Über den Corona-Schatten springen

«Die Downrounds, also die Investmentrunden, die unter der letzten Bewertung liegen, hatten Abschläge von bis zu 70 Prozent der vorangegangenen Post Money Valuation», betont Bornhäusser. Kein Anlagesektor reagiere so heftig auf Krisen, da das Zusammenspiel von Wachstumsfinanzierungen mit operativen Verlusten auf der Firmenseite und einer schwachen Investmentnachfrage einen heftigen Einfluss auf die Bewertungen, also auf den Einkaufspreis habe.

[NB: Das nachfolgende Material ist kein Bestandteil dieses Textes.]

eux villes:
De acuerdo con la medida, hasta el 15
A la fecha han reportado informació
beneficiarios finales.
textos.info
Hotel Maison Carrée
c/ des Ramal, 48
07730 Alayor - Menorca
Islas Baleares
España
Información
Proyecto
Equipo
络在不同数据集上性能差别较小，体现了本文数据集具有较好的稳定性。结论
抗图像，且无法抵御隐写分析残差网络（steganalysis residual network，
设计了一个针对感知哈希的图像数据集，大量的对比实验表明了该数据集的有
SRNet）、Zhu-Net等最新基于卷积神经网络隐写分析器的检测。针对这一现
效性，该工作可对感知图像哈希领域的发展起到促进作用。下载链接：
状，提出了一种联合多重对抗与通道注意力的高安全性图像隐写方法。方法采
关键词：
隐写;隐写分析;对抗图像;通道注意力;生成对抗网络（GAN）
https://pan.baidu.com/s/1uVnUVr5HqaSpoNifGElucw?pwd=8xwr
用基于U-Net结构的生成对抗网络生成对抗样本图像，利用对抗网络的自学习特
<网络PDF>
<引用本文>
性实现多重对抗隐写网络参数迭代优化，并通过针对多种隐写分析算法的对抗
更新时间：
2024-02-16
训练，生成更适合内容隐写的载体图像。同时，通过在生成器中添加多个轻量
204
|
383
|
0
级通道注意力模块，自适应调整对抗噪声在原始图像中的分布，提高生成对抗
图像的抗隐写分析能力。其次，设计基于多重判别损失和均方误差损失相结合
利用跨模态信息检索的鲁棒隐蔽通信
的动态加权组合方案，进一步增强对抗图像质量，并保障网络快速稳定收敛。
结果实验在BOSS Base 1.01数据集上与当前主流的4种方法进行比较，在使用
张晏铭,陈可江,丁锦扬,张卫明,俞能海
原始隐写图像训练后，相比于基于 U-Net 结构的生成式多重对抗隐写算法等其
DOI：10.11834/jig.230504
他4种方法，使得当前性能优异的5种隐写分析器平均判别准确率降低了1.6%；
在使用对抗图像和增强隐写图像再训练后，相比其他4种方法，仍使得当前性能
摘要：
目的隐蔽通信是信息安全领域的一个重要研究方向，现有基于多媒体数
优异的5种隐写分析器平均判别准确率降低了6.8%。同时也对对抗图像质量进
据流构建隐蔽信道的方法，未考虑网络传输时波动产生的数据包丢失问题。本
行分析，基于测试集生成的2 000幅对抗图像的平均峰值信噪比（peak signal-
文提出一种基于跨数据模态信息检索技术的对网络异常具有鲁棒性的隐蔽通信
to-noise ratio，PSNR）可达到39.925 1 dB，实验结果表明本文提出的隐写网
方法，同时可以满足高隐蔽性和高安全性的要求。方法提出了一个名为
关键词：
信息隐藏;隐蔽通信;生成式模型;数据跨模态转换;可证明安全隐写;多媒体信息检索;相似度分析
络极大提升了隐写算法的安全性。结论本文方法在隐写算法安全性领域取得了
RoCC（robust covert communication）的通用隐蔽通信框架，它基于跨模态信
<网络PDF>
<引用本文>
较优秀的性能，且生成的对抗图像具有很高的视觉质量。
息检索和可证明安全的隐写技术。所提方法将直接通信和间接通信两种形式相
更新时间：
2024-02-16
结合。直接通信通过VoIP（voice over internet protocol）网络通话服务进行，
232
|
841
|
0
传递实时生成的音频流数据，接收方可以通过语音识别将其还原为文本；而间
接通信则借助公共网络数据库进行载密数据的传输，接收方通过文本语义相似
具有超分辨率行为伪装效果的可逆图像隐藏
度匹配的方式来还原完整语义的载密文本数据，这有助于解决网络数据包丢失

Natürlich müsse man genau hinschauen. Man wolle ja nicht gutes Geld in die Abwicklung einer sterbenden Firma investieren. Doch es gebe Perlen, die ganz einfach auf dem falschen Fuss von der Pandemie erwischt worden seien. Und diese gelte es, aufgrund von strengen Evaluationskriterien zu finden, erklärt Bornhäusser. «Aktuell sollte über den ‹Corona-Schatten› springen und Wagniskapital definitiv als Asset-Klasse betrachten. Billiger werde man gute Startups wohl nicht so schnell wieder finden, zumal sich die Stimmung auch ganz schnell wieder aufhellen könne. «Das kennt man ja aus der USA», sagt Bornhäusser.


Michael Bornhäusser ist zusammen mit Dominik Joos einer der beiden Gründer und der CEO von Bulb Capital, einem Spin Off des Private-Equity-Bereichs der Sallfort Privatbank, der 2012 von ihm etabliert worden war. Seit dem Start 2012 hat die Firma im Rahmen von Venture Capital Club Deals insgesamt 15 Finanzierungsrunden bei elf Startups in den USA, England sowie in Lateinamerika vollzogen und dabei sieben erfolgreiche Exits erzielen können. Damit gehört das Bulb-Team zu den erfolgreichsten Wagniskapital-Investoren in der Schweiz.